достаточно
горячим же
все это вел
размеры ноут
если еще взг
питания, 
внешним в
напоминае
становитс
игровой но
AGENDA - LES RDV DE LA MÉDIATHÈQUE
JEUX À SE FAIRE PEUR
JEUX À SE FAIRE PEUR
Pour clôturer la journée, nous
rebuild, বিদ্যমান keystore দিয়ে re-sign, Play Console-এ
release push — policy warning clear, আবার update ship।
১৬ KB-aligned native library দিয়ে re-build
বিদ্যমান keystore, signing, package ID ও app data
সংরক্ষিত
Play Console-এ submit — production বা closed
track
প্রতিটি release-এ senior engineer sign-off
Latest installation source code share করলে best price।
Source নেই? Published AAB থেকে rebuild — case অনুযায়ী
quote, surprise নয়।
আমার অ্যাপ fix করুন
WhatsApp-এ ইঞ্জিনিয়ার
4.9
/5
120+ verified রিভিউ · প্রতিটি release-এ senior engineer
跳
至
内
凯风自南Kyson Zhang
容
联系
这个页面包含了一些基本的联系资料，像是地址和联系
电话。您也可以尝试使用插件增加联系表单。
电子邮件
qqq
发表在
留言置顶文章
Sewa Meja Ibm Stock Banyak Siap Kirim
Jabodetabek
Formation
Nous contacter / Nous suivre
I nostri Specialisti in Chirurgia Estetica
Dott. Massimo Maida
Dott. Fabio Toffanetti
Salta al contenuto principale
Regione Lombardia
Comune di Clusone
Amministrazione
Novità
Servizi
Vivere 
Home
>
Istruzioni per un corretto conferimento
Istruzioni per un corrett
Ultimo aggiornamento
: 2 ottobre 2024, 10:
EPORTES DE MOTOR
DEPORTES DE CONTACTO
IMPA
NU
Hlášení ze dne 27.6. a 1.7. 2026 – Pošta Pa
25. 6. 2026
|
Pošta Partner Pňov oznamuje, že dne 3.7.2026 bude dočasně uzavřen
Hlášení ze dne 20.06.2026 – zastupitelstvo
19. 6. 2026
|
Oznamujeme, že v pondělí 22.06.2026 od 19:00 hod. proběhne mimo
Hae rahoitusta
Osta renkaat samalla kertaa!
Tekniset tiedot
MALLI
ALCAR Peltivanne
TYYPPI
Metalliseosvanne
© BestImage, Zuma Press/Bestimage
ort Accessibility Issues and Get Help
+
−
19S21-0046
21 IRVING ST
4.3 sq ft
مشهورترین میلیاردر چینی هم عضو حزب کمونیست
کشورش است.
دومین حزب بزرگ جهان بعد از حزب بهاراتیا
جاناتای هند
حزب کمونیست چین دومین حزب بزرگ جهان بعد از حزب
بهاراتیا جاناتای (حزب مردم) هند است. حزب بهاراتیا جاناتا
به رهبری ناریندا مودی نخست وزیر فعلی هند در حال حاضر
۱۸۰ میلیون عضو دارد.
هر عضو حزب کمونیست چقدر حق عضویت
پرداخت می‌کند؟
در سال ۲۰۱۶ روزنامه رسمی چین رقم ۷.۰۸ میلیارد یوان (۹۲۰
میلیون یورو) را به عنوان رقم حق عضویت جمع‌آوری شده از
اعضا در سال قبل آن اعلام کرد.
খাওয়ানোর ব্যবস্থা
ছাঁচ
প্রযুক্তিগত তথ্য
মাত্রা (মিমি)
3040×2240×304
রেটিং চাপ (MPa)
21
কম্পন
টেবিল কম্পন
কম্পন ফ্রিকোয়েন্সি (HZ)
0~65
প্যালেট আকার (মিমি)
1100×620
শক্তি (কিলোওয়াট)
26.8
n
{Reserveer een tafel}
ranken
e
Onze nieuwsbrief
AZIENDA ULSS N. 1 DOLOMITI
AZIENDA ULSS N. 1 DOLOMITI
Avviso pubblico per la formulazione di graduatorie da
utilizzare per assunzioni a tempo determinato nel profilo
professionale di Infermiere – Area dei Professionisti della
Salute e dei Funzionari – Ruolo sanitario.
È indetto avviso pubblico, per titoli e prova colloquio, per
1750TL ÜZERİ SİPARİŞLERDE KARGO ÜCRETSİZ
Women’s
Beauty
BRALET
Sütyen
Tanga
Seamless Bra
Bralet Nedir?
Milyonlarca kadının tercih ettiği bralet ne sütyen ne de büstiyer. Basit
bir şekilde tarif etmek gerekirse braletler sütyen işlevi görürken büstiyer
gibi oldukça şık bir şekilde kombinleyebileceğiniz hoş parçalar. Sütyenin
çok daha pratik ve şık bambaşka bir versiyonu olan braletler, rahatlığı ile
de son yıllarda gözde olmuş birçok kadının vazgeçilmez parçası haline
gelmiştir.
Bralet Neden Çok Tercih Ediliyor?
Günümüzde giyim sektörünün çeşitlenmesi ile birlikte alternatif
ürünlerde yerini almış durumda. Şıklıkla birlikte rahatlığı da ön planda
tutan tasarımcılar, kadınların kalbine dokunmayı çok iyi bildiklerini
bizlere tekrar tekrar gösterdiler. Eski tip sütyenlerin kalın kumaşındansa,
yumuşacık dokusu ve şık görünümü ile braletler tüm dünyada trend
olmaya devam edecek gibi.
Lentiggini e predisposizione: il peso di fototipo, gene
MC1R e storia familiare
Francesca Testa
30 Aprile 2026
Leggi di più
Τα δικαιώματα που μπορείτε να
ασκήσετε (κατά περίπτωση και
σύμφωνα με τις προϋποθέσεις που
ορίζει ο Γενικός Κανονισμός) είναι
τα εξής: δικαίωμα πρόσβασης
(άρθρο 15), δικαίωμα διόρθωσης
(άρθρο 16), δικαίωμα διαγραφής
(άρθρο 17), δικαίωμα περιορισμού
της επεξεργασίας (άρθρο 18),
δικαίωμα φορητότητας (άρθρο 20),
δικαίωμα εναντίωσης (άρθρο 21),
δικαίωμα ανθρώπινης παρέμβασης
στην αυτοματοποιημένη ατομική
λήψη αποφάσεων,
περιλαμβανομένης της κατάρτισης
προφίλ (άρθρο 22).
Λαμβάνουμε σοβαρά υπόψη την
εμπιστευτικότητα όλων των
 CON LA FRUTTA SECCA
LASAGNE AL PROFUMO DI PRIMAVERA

-- -- --

▶ [Exercise instructions] Reproduce every line of the records above without any change, keeping each line break where it falls.

▶ [Task result]
достаточно
горячим же
все это вел
размеры ноут
если еще взг
питания, 
внешним в
напоминае
становитс
игровой но
AGENDA - LES RDV DE LA MÉDIATHÈQUE
JEUX À SE FAIRE PEUR
JEUX À SE FAIRE PEUR
Pour clôturer la journée, nous
rebuild, বিদ্যমান keystore দিয়ে re-sign, Play Console-এ
release push — policy warning clear, আবার update ship।
১৬ KB-aligned native library দিয়ে re-build
বিদ্যমান keystore, signing, package ID ও app data
সংরক্ষিত
Play Console-এ submit — production বা closed
track
প্রতিটি release-এ senior engineer sign-off
Latest installation source code share করলে best price।
Source নেই? Published AAB থেকে rebuild — case অনুযায়ী
quote, surprise নয়।
আমার অ্যাপ fix করুন
WhatsApp-এ ইঞ্জিনিয়ার
4.9
/5
120+ verified রিভিউ · প্রতিটি release-এ senior engineer
跳
至
内
凯风自南Kyson Zhang
容
联系
这个页面包含了一些基本的联系资料，像是地址和联系
电话。您也可以尝试使用插件增加联系表单。
电子邮件
qqq
发表在
留言置顶文章
Sewa Meja Ibm Stock Banyak Siap Kirim
Jabodetabek
Formation
Nous contacter / Nous suivre
I nostri Specialisti in Chirurgia Estetica
Dott. Massimo Maida
Dott. Fabio Toffanetti
Salta al contenuto principale
Regione Lombardia
Comune di Clusone
Amministrazione
Novità
Servizi
Vivere 
Home
>
Istruzioni per un corretto conferimento
Istruzioni per un corrett
Ultimo aggiornamento
: 2 ottobre 2024, 10:
EPORTES DE MOTOR
DEPORTES DE CONTACTO
IMPA
NU
Hlášení ze dne 27.6. a 1.7. 2026 – Pošta Pa
25. 6. 2026
|
Pošta Partner Pňov oznamuje, že dne 3.7.2026 bude dočasně uzavřen
Hlášení ze dne 20.06.2026 – zastupitelstvo
19. 6. 2026
|
Oznamujeme, že v pondělí 22.06.2026 od 19:00 hod. proběhne mimo
Hae rahoitusta
Osta renkaat samalla kertaa!
Tekniset tiedot
MALLI
ALCAR Peltivanne
TYYPPI
Metalliseosvanne
© BestImage, Zuma Press/Bestimage
ort Accessibility Issues and Get Help
+
−
19S21-0046
21 IRVING ST
4.3 sq ft
مشهورترین میلیاردر چینی هم عضو حزب کمونیست
کشورش است.
دومین حزب بزرگ جهان بعد از حزب بهاراتیا
جاناتای هند
حزب کمونیست چین دومین حزب بزرگ جهان بعد از حزب
بهاراتیا جاناتای (حزب مردم) هند است. حزب بهاراتیا جاناتا
به رهبری ناریندا مودی نخست وزیر فعلی هند در حال حاضر
۱۸۰ میلیون عضو دارد.
هر عضو حزب کمونیست چقدر حق عضویت
پرداخت می‌کند؟
در سال ۲۰۱۶ روزنامه رسمی چین رقم ۷.۰۸ میلیارد یوان (۹۲۰
میلیون یورو) را به عنوان رقم حق عضویت جمع‌آوری شده از
اعضا در سال قبل آن اعلام کرد.
খাওয়ানোর ব্যবস্থা
ছাঁচ
প্রযুক্তিগত তথ্য
মাত্রা (মিমি)
3040×2240×304
রেটিং চাপ (MPa)
21
কম্পন
টেবিল কম্পন
কম্পন ফ্রিকোয়েন্সি (HZ)
0~65
প্যালেট আকার (মিমি)
1100×620
শক্তি (কিলোওয়াট)
26.8
n
{Reserveer een tafel}
ranken
e
Onze nieuwsbrief
AZIENDA ULSS N. 1 DOLOMITI
AZIENDA ULSS N. 1 DOLOMITI
Avviso pubblico per la formulazione di graduatorie da
utilizzare per assunzioni a tempo determinato nel profilo
professionale di Infermiere – Area dei Professionisti della
Salute e dei Funzionari – Ruolo sanitario.
È indetto avviso pubblico, per titoli e prova colloquio, per
1750TL ÜZERİ SİPARİŞLERDE KARGO ÜCRETSİZ
Women’s
Beauty
BRALET
Sütyen
Tanga
Seamless Bra
Bralet Nedir?
Milyonlarca kadının tercih ettiği bralet ne sütyen ne de büstiyer. Basit
bir şekilde tarif etmek gerekirse braletler sütyen işlevi görürken büstiyer
gibi oldukça şık bir şekilde kombinleyebileceğiniz hoş parçalar. Sütyenin
çok daha pratik ve şık bambaşka bir versiyonu olan braletler, rahatlığı ile
de son yıllarda gözde olmuş birçok kadının vazgeçilmez parçası haline
gelmiştir.
Bralet Neden Çok Tercih Ediliyor?
Günümüzde giyim sektörünün çeşitlenmesi ile birlikte alternatif
ürünlerde yerini almış durumda. Şıklıkla birlikte rahatlığı da ön planda
tutan tasarımcılar, kadınların kalbine dokunmayı çok iyi bildiklerini
bizlere tekrar tekrar gösterdiler. Eski tip sütyenlerin kalın kumaşındansa,
yumuşacık dokusu ve şık görünümü ile braletler tüm dünyada trend
olmaya devam edecek gibi.
Lentiggini e predisposizione: il peso di fototipo, gene
MC1R e storia familiare
Francesca Testa
30 Aprile 2026
Leggi di più
Τα δικαιώματα που μπορείτε να
ασκήσετε (κατά περίπτωση και
σύμφωνα με τις προϋποθέσεις που
ορίζει ο Γενικός Κανονισμός) είναι
τα εξής: δικαίωμα πρόσβασης
(άρθρο 15), δικαίωμα διόρθωσης
(άρθρο 16), δικαίωμα διαγραφής
(άρθρο 17), δικαίωμα περιορισμού
της επεξεργασίας (άρθρο 18),
δικαίωμα φορητότητας (άρθρο 20),
δικαίωμα εναντίωσης (άρθρο 21),
δικαίωμα ανθρώπινης παρέμβασης
στην αυτοματοποιημένη ατομική
λήψη αποφάσεων,
περιλαμβανομένης της κατάρτισης
προφίλ (άρθρο 22).
Λαμβάνουμε σοβαρά υπόψη την
εμπιστευτικότητα όλων των
 CON LA FRUTTA SECCA
LASAGNE AL PROFUMO DI PRIMAVERA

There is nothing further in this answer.